Burkholderia pseudomallei is considered one of the most dangerous bacterial pathogens in the tropics. The disease melioidosis, caused by these bacteria, is often severe and can be fatal even with treatment. "Almost 170,000 new infections are reported worldwide every year, and about half of those affected die from it," reports Jonas Fiedler. The doctoral researcher is the first author of the publication and works in the team of Christian Hertweck, Professor of Natural Product Chemistry at Friedrich Schiller University Jena and head of the study at the Leibniz Institute for Natural Product Research and Infection Biology (Leibniz-HKI).
The pathogen is dangerous because of the toxin malleicyprol, which attacks the cells and causes the disease. "This is due to a small, highly reactive chemical structure in the molecule, the so-called cyclopropanol ring," explains Fiedler.
A previously overlooked gene codes for an enzyme that destroys the reactive part of the molecule
Although malleicyprol is an important factor in the virulence of Burkholderia species and its biosynthesis was largely understood, the function of one enzyme remained unclear: "We noticed a small gene that codes for an unknown protein. However, we were unable to assign this gene product any function in toxin formation. We wanted to close this gap and specifically switched off the gene to understand its role," recalls Fiedler.
Although the bacteria continued to produce the toxic malleicyprol, an inactive variant of the molecule was suddenly missing. "The gene must therefore encode an enzyme that converts the toxin into this harmless form," said Fiedler.
The researchers were now interested in how exactly the enzyme – called BurK – changes the molecular structure. In the process, they discovered a remarkable mechanism: BurK uses iron-containing compounds to generate highly reactive particles (radicals). These split the cyclopropanol ring, which is crucial for toxicity, and thus render malleicyprol harmless. "That was a real surprise," says Fiedler. "No enzyme in nature was previously known to specifically cleave a cyclopropanol ring." He goes on to explain: "Of course, the bacterium does not defuse the toxin to protect humans. Rather, it regulates the amount of toxin with the help of the BurK enzyme."
Protection in the model organism
To test whether BurK also works in a living system, the research team inserted the responsible gene into E. coli bacteria and then brought them together with nematodes – tiny threadworms – that were also administered the toxic malleicyprol. "The worms that ingested the toxin together with bacteria containing BurK were able to survive better," reports Fiedler.
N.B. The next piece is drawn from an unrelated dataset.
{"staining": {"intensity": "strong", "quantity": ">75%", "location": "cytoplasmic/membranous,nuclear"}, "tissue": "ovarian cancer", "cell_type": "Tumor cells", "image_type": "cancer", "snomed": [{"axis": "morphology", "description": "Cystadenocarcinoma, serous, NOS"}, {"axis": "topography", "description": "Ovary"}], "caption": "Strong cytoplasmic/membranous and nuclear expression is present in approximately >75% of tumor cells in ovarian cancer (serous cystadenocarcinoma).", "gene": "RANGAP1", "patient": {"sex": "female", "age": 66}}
Control worms that received the toxin and bacteria without the enzyme died because the toxin remained effective. This showed that BurK can also neutralize malleicyprol in living organisms.
The researchers discovered very similar genes in other bacterial species, suggesting that the enzymes formed could play an important role in interaction with other organisms. Some microorganisms could thus potentially protect themselves against toxins from other bacteria or even protect symbiotic partners – such as nematodes – from harmful malleicyprol.
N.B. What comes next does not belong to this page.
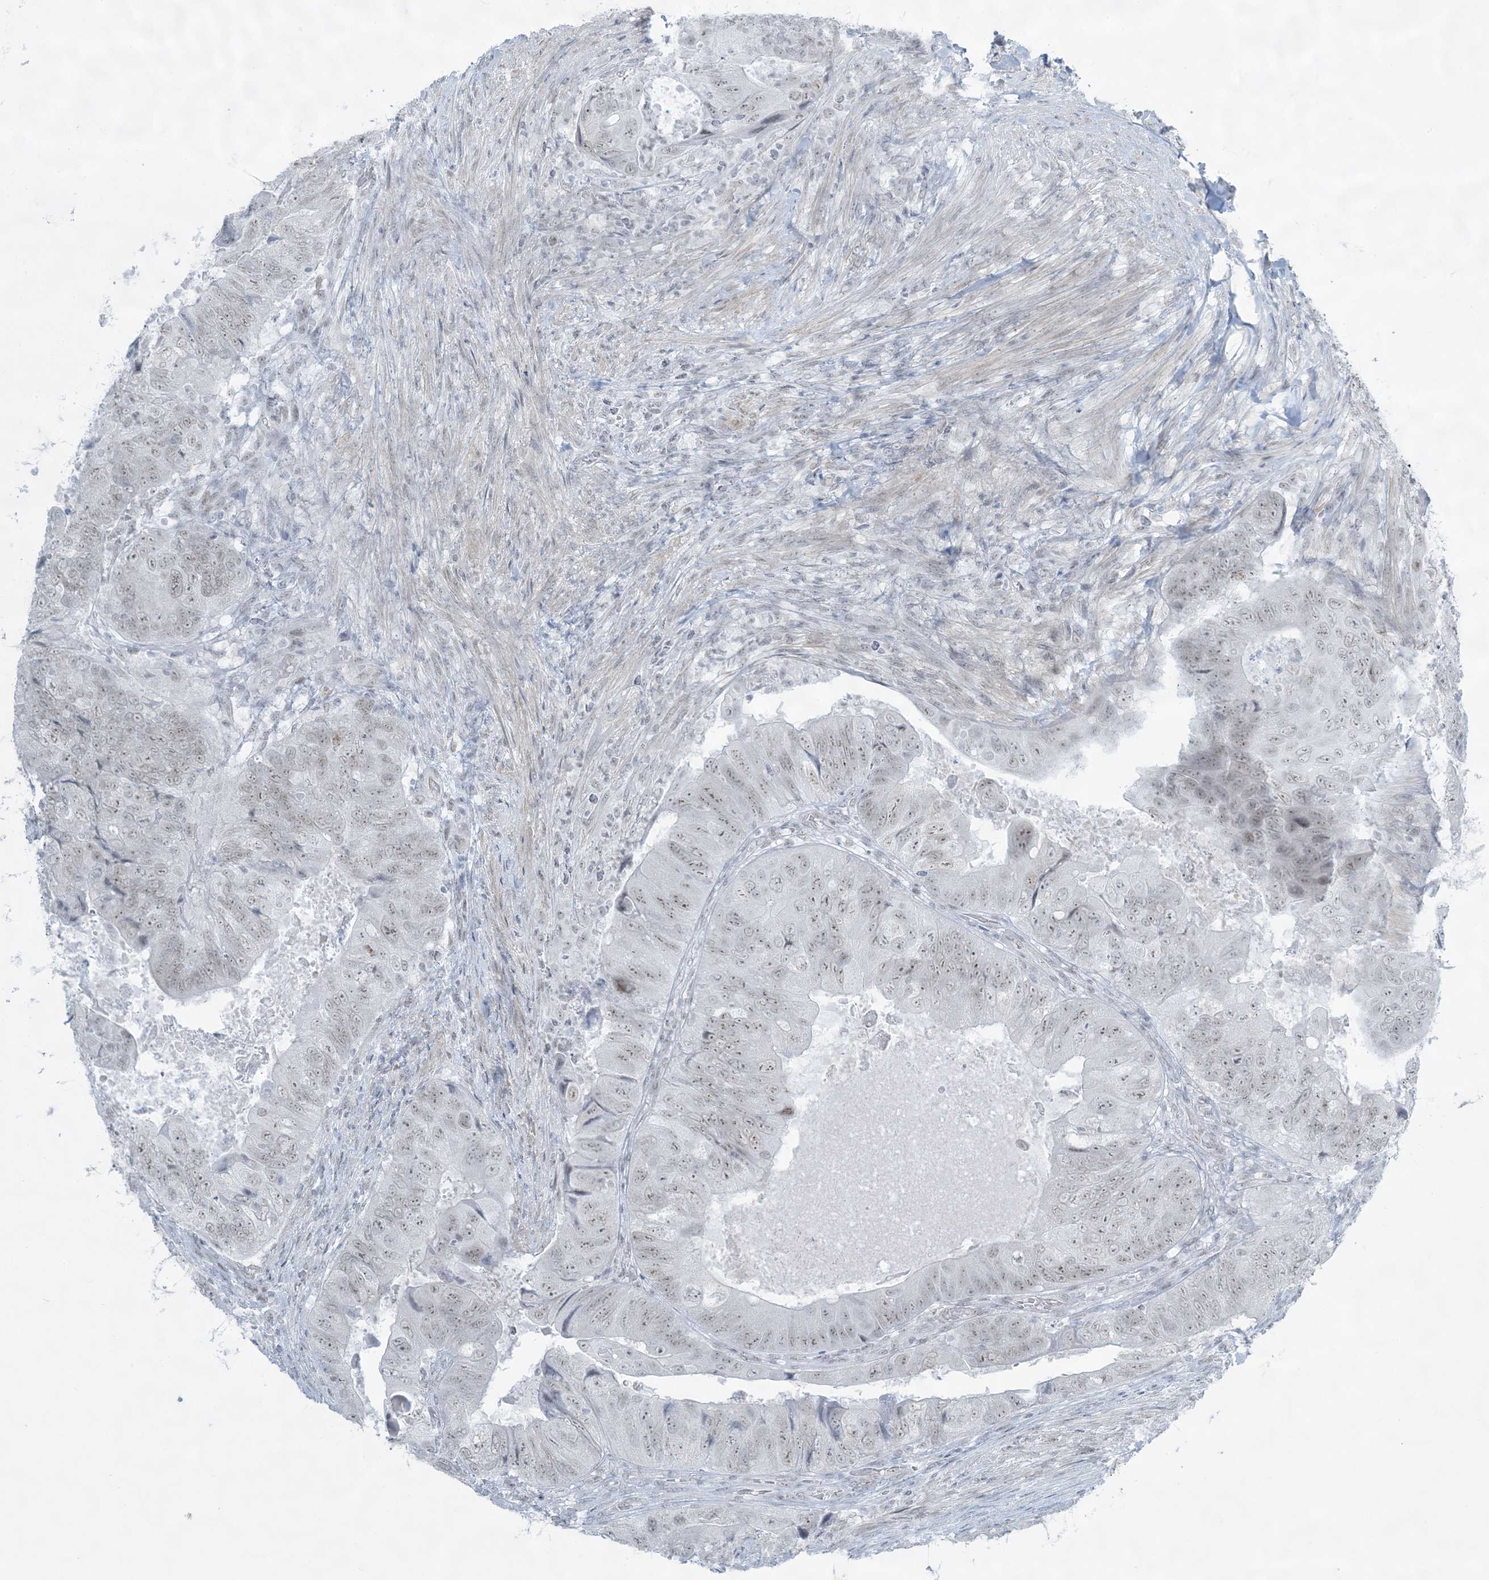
{"staining": {"intensity": "weak", "quantity": "25%-75%", "location": "nuclear"}, "tissue": "colorectal cancer", "cell_type": "Tumor cells", "image_type": "cancer", "snomed": [{"axis": "morphology", "description": "Adenocarcinoma, NOS"}, {"axis": "topography", "description": "Rectum"}], "caption": "A high-resolution micrograph shows immunohistochemistry staining of adenocarcinoma (colorectal), which exhibits weak nuclear positivity in approximately 25%-75% of tumor cells.", "gene": "ZNF787", "patient": {"sex": "male", "age": 63}}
Genetically modified bacteria against pathogens?
Even though the exact function of these enzymes in nature is still unclear, practical applications for humans are conceivable: "The bacterium we have generated could be used therapeutically to neutralize malleicyprol. However, its transferability to human infections still needs to be thoroughly investigated," says Fiedler. A more realistic initial application would be in the environment, for example in regions where Burkholderia bacteria occur naturally in the soil: "Affected soils could be decontaminated to reduce toxic effects," says Fiedler. "This would also have to be thoroughly tested first."
In any case, the research team shows that nature has an amazing repertoire of tools, many of which are still hidden from humans. The BurK enzyme is a remarkable example of this. Lead researcher Christian Hertweck sums up: "Our work shows that it is possible to specifically neutralize the danger of a pathogen without having to kill it directly. This opens up new perspectives for the future treatment of antibiotic-resistant bacteria and could become part of novel therapies in the long term."
The study was conducted as part of the Cluster of Excellence "Balance of the Microverse" and the Collaborative Research Center ChemBioSys and was funded by the German Research Foundation (Deutsche Forschungsgemeinschaft, DFG).